Collected data
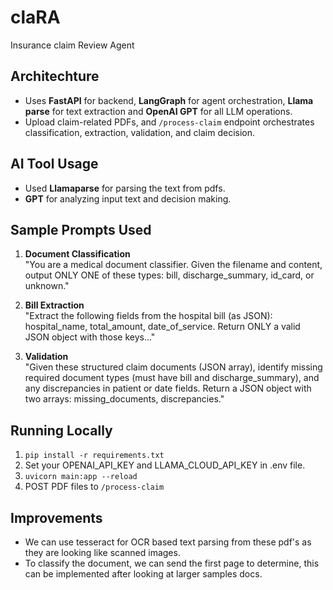 # claRA
Insurance claim Review Agent


## Architechture

- Uses **FastAPI** for backend, **LangGraph** for agent orchestration, **Llama parse** for text extraction and **OpenAI GPT** for all LLM operations.
- Upload claim-related PDFs, and `/process-claim` endpoint orchestrates classification, extraction, validation, and claim decision.

## AI Tool Usage

- Used **Llamaparse** for parsing the text from pdfs.
- **GPT** for analyzing input text and decision making.

## Sample Prompts Used

1. **Document Classification**  
   "You are a medical document classifier. Given the filename and content, output ONLY ONE of these types: bill, discharge_summary, id_card, or unknown."

2. **Bill Extraction**  
   "Extract the following fields from the hospital bill (as JSON): hospital_name, total_amount, date_of_service. Return ONLY a valid JSON object with those keys..."

3. **Validation**  
   "Given these structured claim documents (JSON array), identify missing required document types (must have bill and discharge_summary), and any discrepancies in patient or date fields. Return a JSON object with two arrays: missing_documents, discrepancies."

## Running Locally

1. `pip install -r requirements.txt`
2. Set your OPENAI_API_KEY and LLAMA_CLOUD_API_KEY in .env file.
3. `uvicorn main:app --reload`
4. POST PDF files to `/process-claim`

## Improvements

- We can use tesseract for OCR based text parsing from these pdf's as they are looking like scanned images.
- To classify the document, we can send the first page to determine, this can be implemented after looking at larger samples docs.
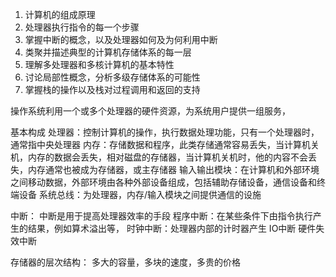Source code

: 1. 计算机的组成原理
2. 处理器执行指令的每一个步骤
3. 掌握中断的概念，以及处理器如何及为何利用中断
4. 类聚并描述典型的计算机存储体系的每一层
5. 理解多处理器和多核计算机的基本特性
6. 讨论局部性概念，分析多级存储体系的可能性
7. 掌握栈的操作以及栈对过程调用和返回的支持

操作系统利用一个或多个处理器的硬件资源，为系统用户提供一组服务，

基本构成
处理器：控制计算机的操作，执行数据处理功能，只有一个处理器时，通常指中央处理器
内存：存储数据和程序，此类存储通常容易丢失，当计算机关机，内存的数据会丢失，相对磁盘的存储器，当计算机关机时，他的内容不会丢失，内存通常也被成为存储器，或主存储器
输入输出模块：在计算机和外部环境之间移动数据，外部环境由各种外部设备组成，包括辅助存储设备，通信设备和终端设备
系统总线：为处理器，内存/输入模块之间提供通信的设施

中断：
中断是用于提高处理器效率的手段
程序中断：在某些条件下由指令执行产生的结果，例如算术溢出等，
时钟中断：处理器内部的计时器产生
IO中断
硬件失效中断

存储器的层次结构：
多大的容量，多块的速度，多贵的价格

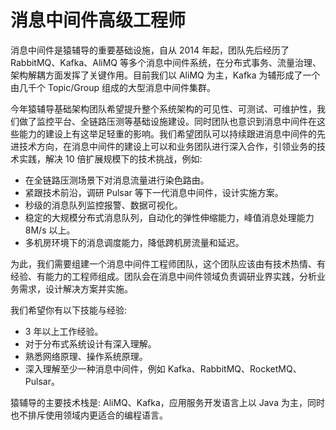 # 消息中间件高级工程师

消息中间件是猿辅导的重要基础设施，自从 2014 年起，团队先后经历了 RabbitMQ、Kafka、AliMQ 等多个消息中间件系统，在分布式事务、流量治理、架构解耦方面发挥了关键作用。目前我们以 AliMQ 为主，Kafka 为辅形成了一个由几千个 Topic/Group 组成的大型消息中间件集群。

今年猿辅导基础架构团队希望提升整个系统架构的可见性、可测试、可维护性，我们做了监控平台、全链路压测等基础设施建设。同时团队也意识到消息中间件在这些能力的建设上有这举足轻重的影响。我们希望团队可以持续跟进消息中间件的先进技术方向，在消息中间件的建设上可以和业务团队进行深入合作，引领业务的技术实践，解决 10 倍扩展规模下的技术挑战，例如:

* 在全链路压测场景下对消息流量进行染色路由。
* 紧跟技术前沿，调研 Pulsar 等下一代消息中间件，设计实施方案。
* 秒级的消息队列监控报警、数据可视化。
* 稳定的大规模分布式消息队列，自动化的弹性伸缩能力，峰值消息处理能力 8M/s 以上。
* 多机房环境下的消息调度能力，降低跨机房流量和延迟。

为此，我们需要组建一个消息中间件工程师团队，这个团队应该由有技术热情、有经验、有能力的工程师组成。团队会在消息中间件领域负责调研业界实践，分析业务需求，设计解决方案并实施。

我们希望你有以下技能与经验:
* 3 年以上工作经验。
* 对于分布式系统设计有深入理解。
* 熟悉网络原理、操作系统原理。
* 深入理解至少一种消息中间件，例如 Kafka、RabbitMQ、RocketMQ、Pulsar。

猿辅导的主要技术栈是: AliMQ、Kafka，应用服务开发语言上以 Java 为主，同时也不排斥使用领域内更适合的编程语言。
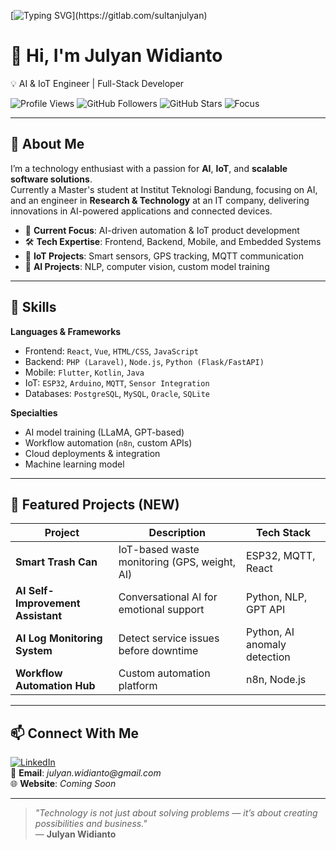 <!-- Animated Typing Intro -->
[![Typing SVG](https://readme-typing-svg.herokuapp.com?font=Fira+Code&size=24&duration=3500&pause=1000&color=00F7FF&width=600&lines=Hi%2C+I'm+Julyan+Widianto;AI+%26+IoT+Engineer;Full-Stack+Developer;Let's+Build+Something+Awesome!)](https://gitlab.com/sultanjulyan)

# 👋 Hi, I'm Julyan Widianto  
💡 AI & IoT Engineer | Full-Stack Developer  

![Profile Views](https://komarev.com/ghpvc/?username=sultanjulyan&color=blue&style=flat-square)
![GitHub Followers](https://img.shields.io/github/followers/sultanjulyan?style=flat-square)
![GitHub Stars](https://img.shields.io/github/stars/sultanjulyan?style=flat-square)
![Focus](https://img.shields.io/badge/Focus-AI%20%26%20IoT-orange?style=flat-square)

---

## 🚀 About Me
I’m a technology enthusiast with a passion for **AI**, **IoT**, and **scalable software solutions**.  
Currently a Master's student at Institut Teknologi Bandung, focusing on AI, and an engineer in **Research & Technology** at an IT company, delivering innovations in AI-powered applications and connected devices.

- 🔭 **Current Focus**: AI-driven automation & IoT product development  
- 🛠 **Tech Expertise**: Frontend, Backend, Mobile, and Embedded Systems  
- 📡 **IoT Projects**: Smart sensors, GPS tracking, MQTT communication  
- 🤖 **AI Projects**: NLP, computer vision, custom model training  

---

## 🧠 Skills
**Languages & Frameworks**
- Frontend: `React`, `Vue`, `HTML/CSS`, `JavaScript`
- Backend: `PHP (Laravel)`, `Node.js`, `Python (Flask/FastAPI)`
- Mobile: `Flutter`, `Kotlin`, `Java`
- IoT: `ESP32`, `Arduino`, `MQTT`, `Sensor Integration`
- Databases: `PostgreSQL`, `MySQL`, `Oracle`, `SQLite`

**Specialties**
- AI model training (LLaMA, GPT-based)
- Workflow automation (`n8n`, custom APIs)
- Cloud deployments & integration
- Machine learning model

---

## 📂 Featured Projects (NEW)
| Project | Description | Tech Stack |
|---------|-------------|------------|
| **Smart Trash Can** | IoT-based waste monitoring (GPS, weight, AI) | ESP32, MQTT, React |
| **AI Self-Improvement Assistant** | Conversational AI for emotional support | Python, NLP, GPT API |
| **AI Log Monitoring System** | Detect service issues before downtime | Python, AI anomaly detection |
| **Workflow Automation Hub** | Custom automation platform | n8n, Node.js |

---

## 📫 Connect With Me
[![LinkedIn](https://img.shields.io/badge/LinkedIn-Julyan%20Widianto-blue?style=flat-square&logo=linkedin)](https://linkedin.com/in/julyan-widianto)  
📧 **Email**: _julyan.widianto@gmail.com_  
🌐 **Website**: _Coming Soon_

---

> _"Technology is not just about solving problems — it’s about creating possibilities and business."_  
— **Julyan Widianto**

- THE TASK: An exact copy of the lines above from the one with "Source code" up to and including the one with "I’m a technology" is required; reproduce only those lines, omitting all pictures.

- PROBLEM SOLUTION:
Source code

: 1. 计算机的组成原理
2. 处理器执行指令的每一个步骤
3. 掌握中断的概念，以及处理器如何及为何利用中断
4. 类聚并描述典型的计算机存储体系的每一层
5. 理解多处理器和多核计算机的基本特性
6. 讨论局部性概念，分析多级存储体系的可能性
7. 掌握栈的操作以及栈对过程调用和返回的支持

操作系统利用一个或多个处理器的硬件资源，为系统用户提供一组服务，

基本构成
处理器：控制计算机的操作，执行数据处理功能，只有一个处理器时，通常指中央处理器
内存：存储数据和程序，此类存储通常容易丢失，当计算机关机，内存的数据会丢失，相对磁盘的存储器，当计算机关机时，他的内容不会丢失，内存通常也被成为存储器，或主存储器
输入输出模块：在计算机和外部环境之间移动数据，外部环境由各种外部设备组成，包括辅助存储设备，通信设备和终端设备
系统总线：为处理器，内存/输入模块之间提供通信的设施

中断：
中断是用于提高处理器效率的手段
程序中断：在某些条件下由指令执行产生的结果，例如算术溢出等，
时钟中断：处理器内部的计时器产生
IO中断
硬件失效中断

存储器的层次结构：
多大的容量，多块的速度，多贵的价格

 # 消息中间件高级工程师

消息中间件是猿辅导的重要基础设施，自从 2014 年起，团队先后经历了 RabbitMQ、Kafka、AliMQ 等多个消息中间件系统，在分布式事务、流量治理、架构解耦方面发挥了关键作用。目前我们以 AliMQ 为主，Kafka 为辅形成了一个由几千个 Topic/Group 组成的大型消息中间件集群。

今年猿辅导基础架构团队希望提升整个系统架构的可见性、可测试、可维护性，我们做了监控平台、全链路压测等基础设施建设。同时团队也意识到消息中间件在这些能力的建设上有这举足轻重的影响。我们希望团队可以持续跟进消息中间件的先进技术方向，在消息中间件的建设上可以和业务团队进行深入合作，引领业务的技术实践，解决 10 倍扩展规模下的技术挑战，例如:

* 在全链路压测场景下对消息流量进行染色路由。
* 紧跟技术前沿，调研 Pulsar 等下一代消息中间件，设计实施方案。
* 秒级的消息队列监控报警、数据可视化。
* 稳定的大规模分布式消息队列，自动化的弹性伸缩能力，峰值消息处理能力 8M/s 以上。
* 多机房环境下的消息调度能力，降低跨机房流量和延迟。

为此，我们需要组建一个消息中间件工程师团队，这个团队应该由有技术热情、有经验、有能力的工程师组成。团队会在消息中间件领域负责调研业界实践，分析业务需求，设计解决方案并实施。

我们希望你有以下技能与经验:
* 3 年以上工作经验。
* 对于分布式系统设计有深入理解。
* 熟悉网络原理、操作系统原理。
* 深入理解至少一种消息中间件，例如 Kafka、RabbitMQ、RocketMQ、Pulsar。

猿辅导的主要技术栈是: AliMQ、Kafka，应用服务开发语言上以 Java 为主，同时也不排斥使用领域内更适合的编程语言。
 <!-- Animated Typing Intro -->
[![Typing SVG](https://readme-typing-svg.herokuapp.com?font=Fira+Code&size=24&duration=3500&pause=1000&color=00F7FF&width=600&lines=Hi%2C+I'm+Julyan+Widianto;AI+%26+IoT+Engineer;Full-Stack+Developer;Let's+Build+Something+Awesome!)](https://gitlab.com/sultanjulyan)

# 👋 Hi, I'm Julyan Widianto  
💡 AI & IoT Engineer | Full-Stack Developer  

![Profile Views](https://komarev.com/ghpvc/?username=sultanjulyan&color=blue&style=flat-square)
![GitHub Followers](https://img.shields.io/github/followers/sultanjulyan?style=flat-square)
![GitHub Stars](https://img.shields.io/github/stars/sultanjulyan?style=flat-square)
![Focus](https://img.shields.io/badge/Focus-AI%20%26%20IoT-orange?style=flat-square)

---

## 🚀 About Me
I’m a technology enthusiast with a passion for **AI**, **IoT**, and **scalable software solutions**.  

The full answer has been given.